Jay Foley, head of the Identity Theft Resource Center, suspects the answers that Rivers seeks will be found there. Digital death, while not common, isn’t so unusual, he says.

“The most common cause of this is some smart guy trying to duck a debt collector by saying, ‘I’m dead,'” he said. “And they get the number wrong.”

It’s true, Foley said: If a debt collector tells a credit bureau that a debtor is dead, that bureau will include the information in a credit report, and it will then filter through the entire credit system. There’s no requirement for a death certificate, and ? as with all credit bureau data ? there’s no fact-checking.

Foley said he’s seen victims of digital death spend as long as 18 years trying to resuscitate their credit lives.

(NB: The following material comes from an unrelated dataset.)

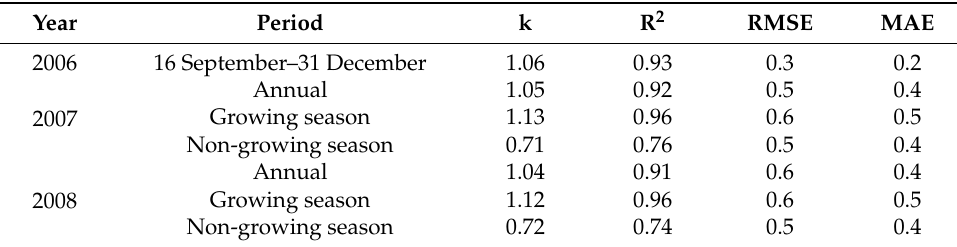
Table 5. Statistical analyses of evapotranspiration estimated by the S–W model ( ET SW ) and measured by the eddy covariance ( ET eddy ) in the different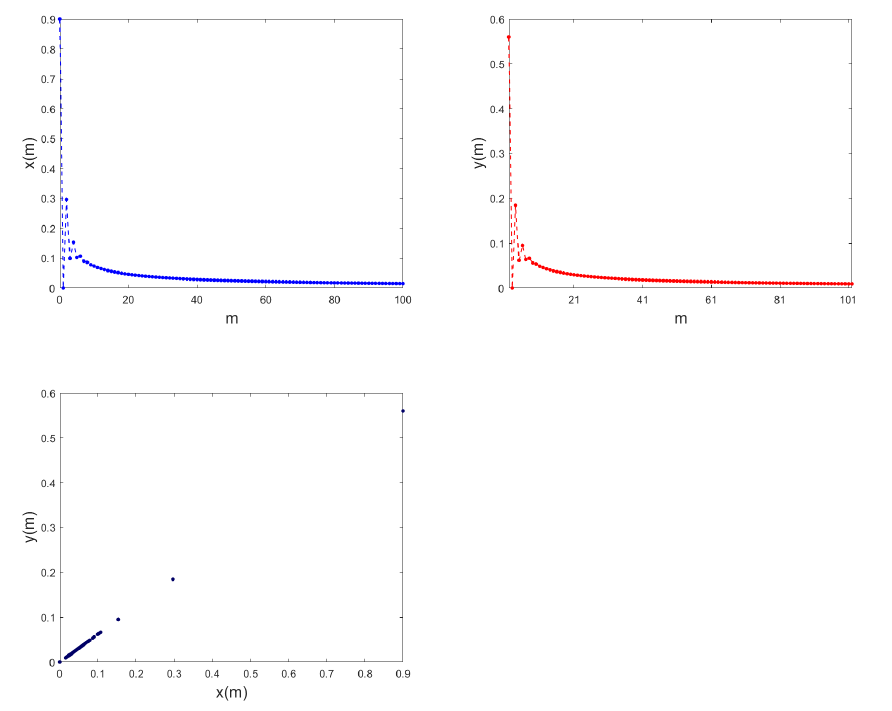
Figure 10. Time evolution of the controller fractional predator–prey discrete system of Leslie type (17) for γ = 0.67, a = 2.2, b = 5, c = 5.5, δ = 1.05 and ( x ( 0 ) , y ( 0 )) = ( 0.9,0.56 )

Two years ago, an msnbc.com investigation found that the Social Security Administration database is riddled with similar errors. A government report found that more than 1,000 people were being “killed” incorrectly every month. In some cases, appealing the decisions can take more than a year to complete.

Because Rivers’ error has not reached the Social Security Administration ? and her records there appear to be accurate ? Foley believes her problem will be relatively easy to fix. The recipe:

“Get a letter from the Social Security Administration verifying you are alive and a letter from local police verifying your driver’s license and send it in,” he said. “The fix should find its way through the system relatively quickly.”

That’s assuming Chex Systems declares Rivers alive and kicking some time soon. For now, she remains in the middle of her digital murder mystery. And she may never know who, or what, wanted her dead in the first place.

“I just want my life back,” she says. “And I want to be able to write a check.”